RESUMO:
O contrato de seguro é um contrato pelo qual o segurador se obriga, perante o segurado, mediante o pagamento de certa quantia, a lhe garantir a indenização dos prejuízos resultantes dos riscos previstos. No contrato de Seguro alguns princípios do Direito Civil devem ser seguidos, como, por exemplo, o Princípio da Função Social do Contrato e o Princípio da Boa-fé objetiva. Porém, existem princípios que regem, exclusivamente, o direito securitário, porque eles vão nortear os critérios da matéria securitária.
Um dos Princípios mais importantes do direito securitário é o Princípio do mutualismo, que se caracteriza pela união dos segurados, os quais possuem um propósito único de cooperação mútua para garantir a mitigação de possíveis perdas sofridas por alguém, individualmente.

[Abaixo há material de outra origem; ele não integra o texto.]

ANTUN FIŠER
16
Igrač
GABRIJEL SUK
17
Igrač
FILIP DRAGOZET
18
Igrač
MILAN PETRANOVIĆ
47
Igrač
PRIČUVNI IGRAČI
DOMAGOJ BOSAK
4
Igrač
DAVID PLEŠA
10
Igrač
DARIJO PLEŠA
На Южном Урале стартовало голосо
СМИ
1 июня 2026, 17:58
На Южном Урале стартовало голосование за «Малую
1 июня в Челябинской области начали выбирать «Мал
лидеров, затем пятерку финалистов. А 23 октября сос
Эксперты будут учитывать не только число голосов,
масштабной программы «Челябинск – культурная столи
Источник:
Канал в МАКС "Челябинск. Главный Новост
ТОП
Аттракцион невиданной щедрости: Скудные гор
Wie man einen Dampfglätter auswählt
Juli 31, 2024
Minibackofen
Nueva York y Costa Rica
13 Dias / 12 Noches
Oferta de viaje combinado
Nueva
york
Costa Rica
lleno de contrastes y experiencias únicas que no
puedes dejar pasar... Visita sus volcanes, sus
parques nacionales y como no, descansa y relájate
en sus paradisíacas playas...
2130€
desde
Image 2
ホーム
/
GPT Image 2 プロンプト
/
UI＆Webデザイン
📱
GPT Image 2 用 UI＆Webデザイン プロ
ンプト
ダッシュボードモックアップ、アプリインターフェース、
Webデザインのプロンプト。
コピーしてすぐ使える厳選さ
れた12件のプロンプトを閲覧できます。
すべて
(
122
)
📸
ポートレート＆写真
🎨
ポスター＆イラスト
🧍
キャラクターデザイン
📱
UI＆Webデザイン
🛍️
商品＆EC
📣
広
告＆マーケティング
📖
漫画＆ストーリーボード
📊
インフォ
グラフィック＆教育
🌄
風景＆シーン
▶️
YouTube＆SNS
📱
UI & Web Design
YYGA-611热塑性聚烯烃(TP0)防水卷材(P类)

O contrato de seguro tem início pela proposta escrita, onde são colocadas as informações essenciais do bem que se pretende garantir e o risco a que ele está exposto. Após a análise da proposta pelo segurador, este, aceitando o risco, deverá emitir a apólice, conforme expõe o Código Civil Brasileiro, em seu artigo 759. A apólice constitui exatamente o instrumento do contrato de seguro, a fonte dos direitos e obrigações dele originadas, devendo conter obrigatoriamente: os riscos assumidos, o valor do objeto segurado e do prêmio a ser pago, outras estipulações que se firmarem, além de sua duração, declarando por ano, mês, dia e hora o começo e fim dos riscos.
O regime jurídico aplicável ao contrato de seguro pode ser civil ou empresarial. Caso o seguro seja contratado por um empresário, com a finalidade de insumo para sua atividade econômica, o contrato será de natureza empresarial, caso contrário, será civil, neste último caso estando sujeito ao direito dos consumidores.
A partir da qualificação utilizada por maioria da doutrina brasileira, entendemos que o contrato de seguro pode ser assim classificado como: bilateral, oneroso, consensual, de adesão e aleatório.
O contrato de seguro é bilateral porque envolve obrigações recíprocas entre as partes, tem natureza onerosa porque uma das partes sofre um prejuízo patrimonial que corresponda a uma vantagem que pleiteia, é um contrato consensual, pois basta a manifestação da vontade das partes para que se torne perfeito, sem obrigatoriedade da forma pública, é um contrato de adesão, por conta da preponderância da vontade do segurador, que dita as cláusulas de acordo com os estudos atuários sobre o segurado e é tipicamente um contrato aleatório, pois gira em torno do risco, acontecimento futuro e incerto cujas consequências econômicas o segurado transfere ao segurador, mediante o pagamento do prêmio.
O contrato de seguro tem como funções essenciais, a transferência do risco e o mutualismo entre segurados. As pessoas contratam seguros para se prevenir contra riscos, e as entidades seguradoras distribuem esse risco entre uma coletividade, sempre zelando por sua característica empresarial.
Palavras-chave: seguro, risco, prêmio.